======== Texto para leer

Este proceso electoral tiene dos características que lo vuelven especialmente relevante. La primera es el voto obligatorio, una regla que, desde su aplicación en el plebiscito constitucional de 2022, ha tendido a favorecer a la derecha. Ese antecedente, sumado al resultado contundente del 62% en el rechazo a la propuesta constitucional, configura una base política que hoy otorga a Kast una ventaja proyectada en segunda vuelta frente a la candidata oficialista Jeannette Jara. La segunda es que se trata de la segunda elección presidencial tras el estallido social de 2019, aunque en un escenario muy distinto: si en 2021 Gabriel Boric logró capitalizar la energía de las movilizaciones, hoy la discusión se produce tras dos derrotas constitucionales que consolidaron el orden neoliberal y enfriaron las expectativas de transformación.
La elección, entonces, se juega entre continuidad y matices de un mismo modelo. Mientras la derecha se envalentona con los resultados previos y se muestra confiada, la centroizquierda enfrenta el desafío de reconstruir un proyecto político tras el fracaso constituyente. Al mismo tiempo, la sociedad chilena parece debatirse entre la búsqueda de orden y seguridad —banderas de la derecha dura— y el recuerdo de un ciclo de movilizaciones que cuestionó las bases del sistema.
En este contexto, el politólogo Juan Carlos Gómez Leyton analiza el escenario electoral en una conversación amplia con El Clarín. Desde la fiabilidad de las encuestas hasta la fragmentación del Congreso, pasando por la crisis de liderazgos y la herencia del estallido, su diagnóstico apunta a un cuadro donde la política chilena aparece atrapada entre la reiteración de viejos nombres y la ausencia de proyectos de ruptura.

================
======== Entradas extraídas

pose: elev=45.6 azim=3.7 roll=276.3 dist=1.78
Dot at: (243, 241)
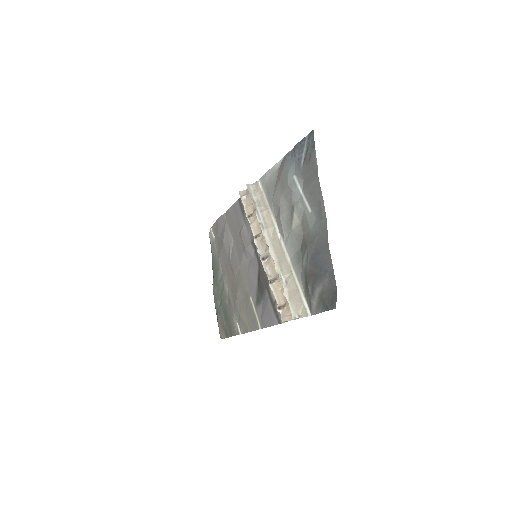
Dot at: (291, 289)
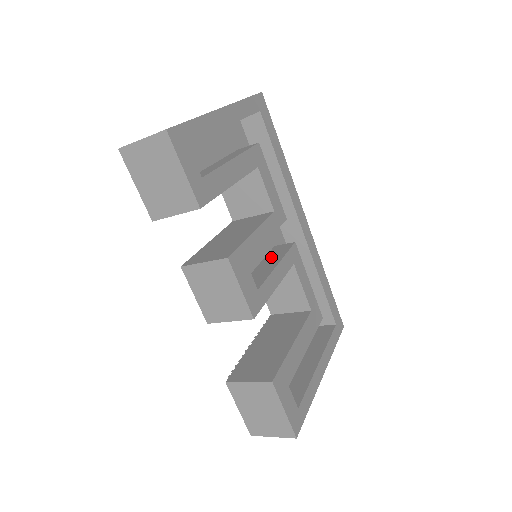
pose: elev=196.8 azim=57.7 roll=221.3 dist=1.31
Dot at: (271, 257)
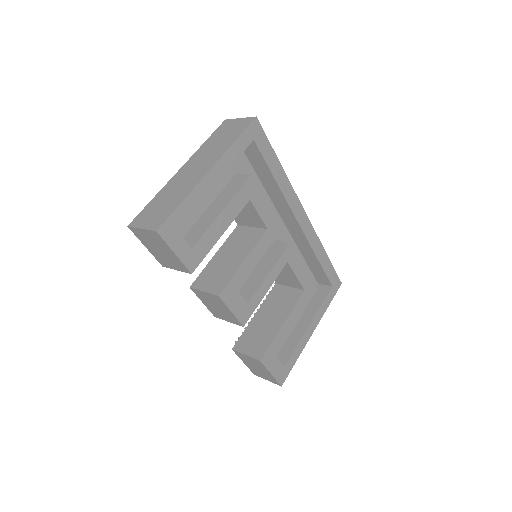
Dot at: (268, 258)
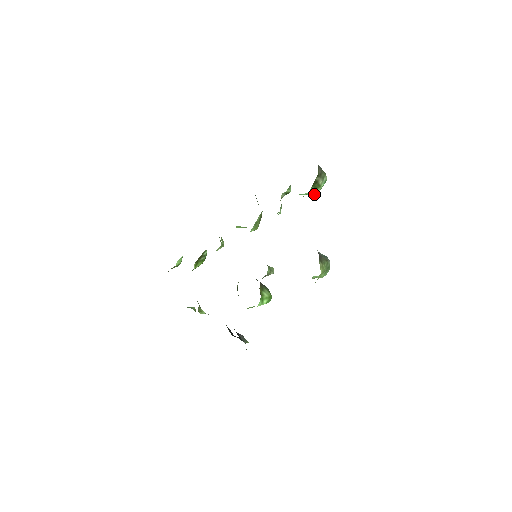
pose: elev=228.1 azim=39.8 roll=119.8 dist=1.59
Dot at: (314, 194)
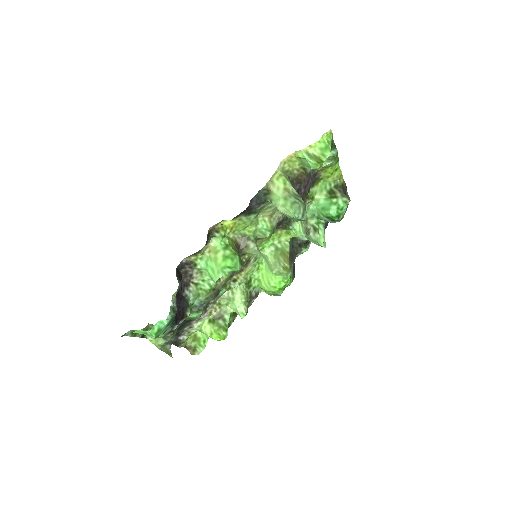
Dot at: (329, 202)
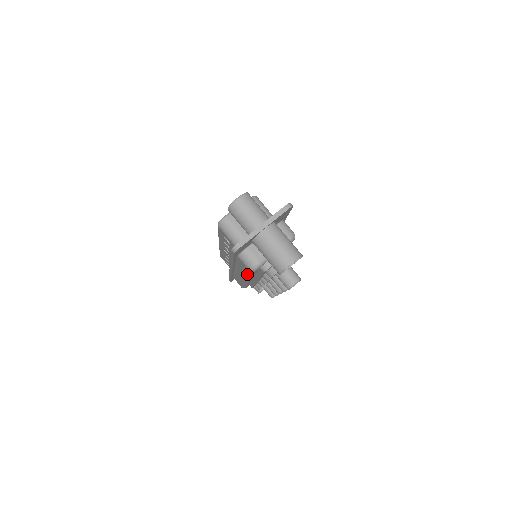
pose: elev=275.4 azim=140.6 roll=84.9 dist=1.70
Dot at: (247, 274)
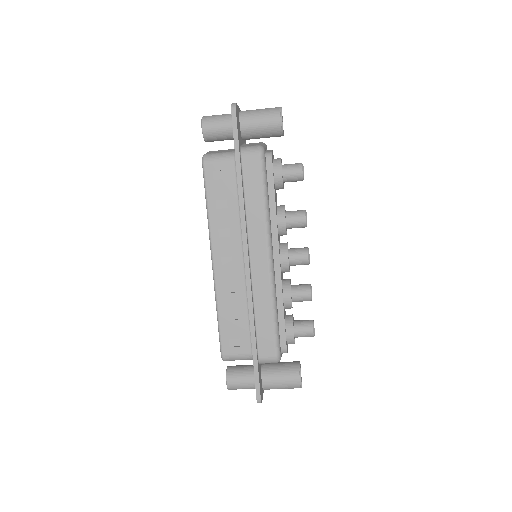
Dot at: occluded
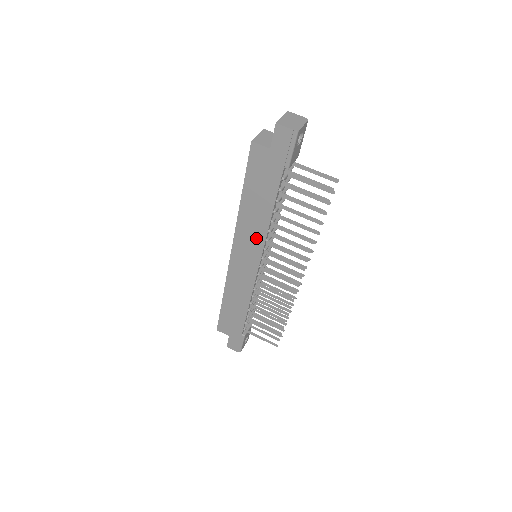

================

Instrucciones |
#1 En el texto sobre la elección presidencial chilena, ¿qué porcentaje alcanzó el rechazo a la propuesta constitucional?
#2 Redacte la continuación del texto sobre la elección presidencial chilena a partir de su última oración.
Los ítems no intervienen en absoluto en esto.

Respuestas esperadas |
#1 El 62%.

#2
Pregunta: Hoy los sondeos muestran a Jeannette Jara estancada y a la derecha con ventaja en segunda vuelta. ¿Debemos confiar en estas encuestas o hay elementos ocultos que podrían alterar el escenario?
Respuesta de Juan Carlos Gómez Leyton:
Las encuestas de opinión han ocupado un lugar central en este proceso electoral y lo seguirán haciendo hasta que comience el silencio encuestal. Los medios de comunicación —prensa escrita, televisión y plataformas digitales— toman sus resultados como referencia para instalar discusiones sobre quién va ganando, quién sube, quién baja y cómo se comporta el electorado. Desde esa perspectiva, las encuestas funcionan más como una empresa comunicacional que busca visibilidad y réditos que como una herramienta científica incuestionable.
El problema es que las encuestas son, en muchos países y contextos, poco confiables. Han demostrado una alta capacidad de error. Personalmente, no les otorgo demasiada confianza, especialmente en escenarios electorales. Basta recordar algunos ejemplos recientes: en Bolivia, en la última elección presidencial, Rodrigo Paz era ubicado por las encuestas en quinto lugar pocos días antes de la votación, pero terminó encabezando la primera vuelta. O en Chile, en 2021, cuando se pronosticaba una gran disputa entre Daniel Jadue y Joaquín Lavín, pero finalmente ninguno de los dos llegó siquiera a la papeleta.
Las encuestas pueden servir como referencia para el debate mediático, pero no necesariamente reflejan la realidad del electorado. Si nos guiáramos solo por ellas, el resultado estaría definido: José Antonio Kast pasaría en primer lugar a segunda vuelta y vencería a Jeannette Jara. Pero la política no funciona de manera tan mecánica.
Siempre existen factores que las encuestas no captan: la manera en que los ciudadanos se relacionan con el proceso electoral, la influencia de la mentalidad colectiva, las conciencias políticas, los cambios coyunturales y hasta giros inesperados en los últimos días de campaña.
Por eso, no creo que todo esté escrito. Mi análisis, basado en el comportamiento electoral de años recientes, indica que todavía hay un margen abierto. Las tres principales candidaturas tienen opciones reales de ganar, y eso dependerá de dinámicas que las encuestas, por sus limitaciones, difícilmente logren medir con precisión.
Pregunta: ¿Qué explica la actual ventaja de la derecha en intención de voto? ¿Es un voto de convicción o de rechazo a la centroizquierda?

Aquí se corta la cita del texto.